No stranger to controversy, freshman Sen. Lori Klein, R-Anthem, might have waded into another one after she pointed a loaded gun at the chest of a reporter who was profiling her as a part of a series on gun culture in Arizona.
Klein was showing her Ruger to an Arizona Republic reporter in the Senate lounge.
This was how reporter Richard Ruelas described what happened in yesterday’s Republic: “She showed off the laser sighting by pointing the red beam at the reporter’s chest. The gun has no safety, she said, but there was no need to worry. ‘I just didn’t have my hand on the trigger,’ she said.”
Gun critics immediately seized on the occasion to highlight the laxity of gun laws in the Senate and in the state.
Hammering away at Klein, some also called for Senate President Russell Pearce to ban altogether firearms in the Senate.
“The number one responsibility of a gun owner is gun safety,” said Sen. Steve Gallardo, a Democrat from Phoenix.
“It is unconscionable that a state senator would knowingly aim a loaded gun at another human being. This exhibit of irresponsible gun ownership is how gun deaths and accidents happen,” he said.
Gallardo also suggested that the Senate ethics committee “seriously look at this situation before someone gets killed.”
Klein refused a phone interview, saying she won’t contribute to the “media frenzy” driven by folks with an anti-Second Amendment rights agenda.
But explaining her side via email, Klein said it was the reporter who put himself in her gun’s line of sight.
After she was asked to show her weapon so photos could be taken of it, Klein said she made sure the chamber was clear.
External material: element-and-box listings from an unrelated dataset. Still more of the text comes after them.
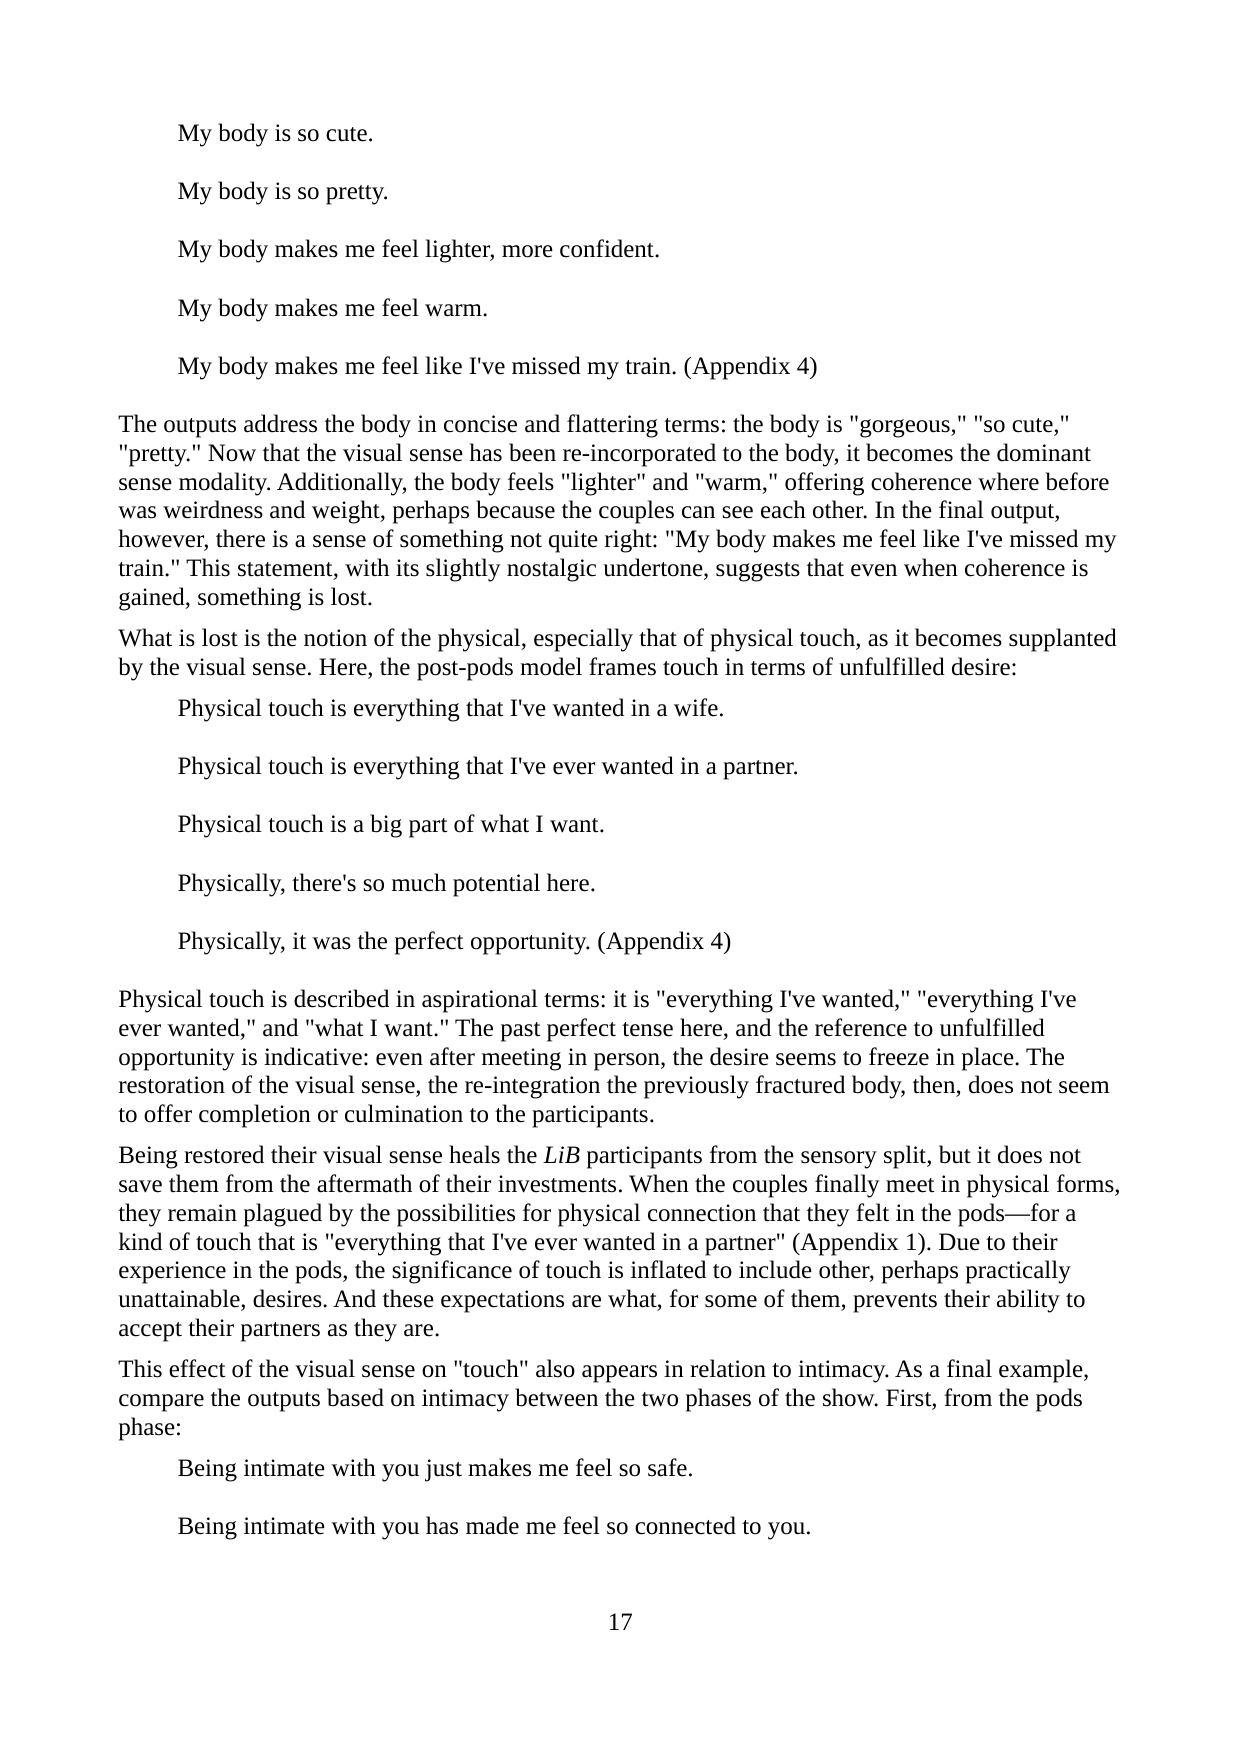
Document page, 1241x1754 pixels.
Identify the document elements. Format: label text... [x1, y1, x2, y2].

text Physical touch is everything that I've ever wanted in a partner. [177, 751, 1063, 780]
text Physical touch is a big part of what I want. [177, 809, 1063, 838]
text My body makes me feel warm. [177, 293, 1063, 322]
text Physically, it was the perfect opportunity. (Appendix 4) [177, 926, 1063, 955]
text My body is so pretty. [177, 176, 1063, 205]
text Being intimate with you just makes me feel so safe. [177, 1453, 1063, 1482]
text This effect of the visual sense on "touch" also appears in relation to intimacy. As a final example, compare the outputs based on intimacy between the two phases of the show. First, from the pods phase: [118, 1354, 1122, 1440]
text My body makes me feel lighter, more confident. [177, 234, 1063, 263]
text What is lost is the notion of the physical, especially that of physical touch, as it becomes supplanted by the visual sense. Here, the post-pods model frames touch in terms of unfulfilled desire: [118, 623, 1122, 681]
text My body makes me feel like I've missed my train. (Appendix 4) [177, 351, 1063, 380]
text Physical touch is everything that I've wanted in a wife. [177, 693, 1063, 722]
text Physically, there's so much potential here. [177, 868, 1063, 896]
text The outputs address the body in concise and flattering terms: the body is "gorgeous," "so cute," "pretty." Now that the visual sense has been re-incorporated to the body, it becomes the dominant sense modality. Additionally, the body feels "lighter" and "warm," offering coherence where before was weirdness and weight, perhaps because the couples can see each other. In the final output, however, there is a sense of something not quite right: "My body makes me feel like I've missed my train." This statement, with its slightly nostalgic undertone, suggests that even when coherence is gained, something is lost. [118, 409, 1122, 611]
text Physical touch is described in aspirational terms: it is "everything I've wanted," "everything I've ever wanted," and "what I want." The past perfect tense here, and the reference to unfulfilled opportunity is indicative: even after meeting in person, the desire seems to freeze in place. The restoration of the visual sense, the re-integration the previously fractured body, then, does not seem to offer completion or culmination to the participants. [118, 984, 1122, 1128]
text Being restored their visual sense heals the LiB participants from the sensory split, but it does not save them from the aftermath of their investments. When the couples finally meet in physical forms, they remain plagued by the possibilities for physical connection that they felt in the pods—for a kind of touch that is "everything that I've ever wanted in a partner" (Appendix 1). Due to their experience in the pods, the significance of touch is inflated to include other, perhaps practically unattainable, desires. And these expectations are what, for some of them, prevents their ability to accept their partners as they are. [118, 1140, 1122, 1342]
text Being intimate with you has made me feel so connected to you. [177, 1511, 1063, 1540]
text My body is so cute. [177, 118, 1063, 147]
“The photographer, who was behind me at the time, asked me to show him the laser sight and I did so, turning it on and shining it on the wall in front of me (away from the photographer). During this demonstration, the reporter came and sat down in the sofa in front of me, placing himself in the line of the laser sight,” Klein said.
“He noticed the light, then I noticed the light, then I turned it off. I apologized and let him know that he was safe because I keep my finger out of the trigger guard. Again, that is basic gun safety,” she added.
Klein said the reporter didn’t show any sign of discomfort at what happened.
But Klein said she learned several lessons, chiefly, that no matter who asks, she won’t be showing her gun to anyone.
“It may help them take a better picture but my gun isn’t a fashion statement or accessory, it is a life-saving tool to keep me and my family safe,” she said.
Klein also said any future demonstrations of her gun’s features would have to take place at a gun range.
Sen. Ron Gould, R-Lake Havasu City, chairman of the Senate Ethics Rules Committee, said he doesn’t think what happened warrants an ethics investigation.
But Gould said what Klein did was a breach of gun safety rules.
The first rule of gun safety, he said, is to never point your gun at anything you’re not willing to shoot.
That holds true even if the gun holder thinks the weapon isn’t loaded, the Lake Havasu Republican said, adding that’s how accidents happen.
“I kind of cringed when I read that she had done that,” Gould said. “She wasn’t brandishing the weapon. I think she just thought it would be cute to shine the laser sight on the reporter. I personally don’t like seeing that kind of thing — because that’s how people get killed.”
Gould said even if it was meant as a joke, nobody should be joking around like that.
He added: “When I see Senator Klein next time I will remind her of the first rule of gun safety.”
Klein’s action will likely bring to the fore the divergent and varied views among policymakers and the public on guns.
But others rejected the notion that Klein’s action was a reflection of gun culture in the Legislature.
Sen. Kyrsten Sinema, D-Phoenix, said it was simply inappropriate behavior.
“The issue of guns, gun safety, and the debate around gun regulations is an important and serious issue for us to consider,” Sinema said. “These types of stunts only make it harder for us to have a reasonable, rational conversation about how and when to regulate guns while protecting the Second Amendment rights of Arizonans.”
Klein courted controversy earlier this year when she read a racially-charged letter on the Senate floor without first verifying its contents. There was initial skepticism about letter and its sender, who claimed to have taught in Glendale. But further inquiry confirmed that the sender was indeed a substitute teacher.
She was being profiled in the Republic series because she carries a gun in her purse, even when she is on the Senate floor. When she brought the gun into the Arizona House of Representatives on opening day in January, just two days after the tragic Jan. 8 shooting in Tucson, gun-control critics attacked her and Senate President Russell Pearce, who said he would allow legislators to carry guns in the chamber, despite a state law prohibiting firearms in state buildings.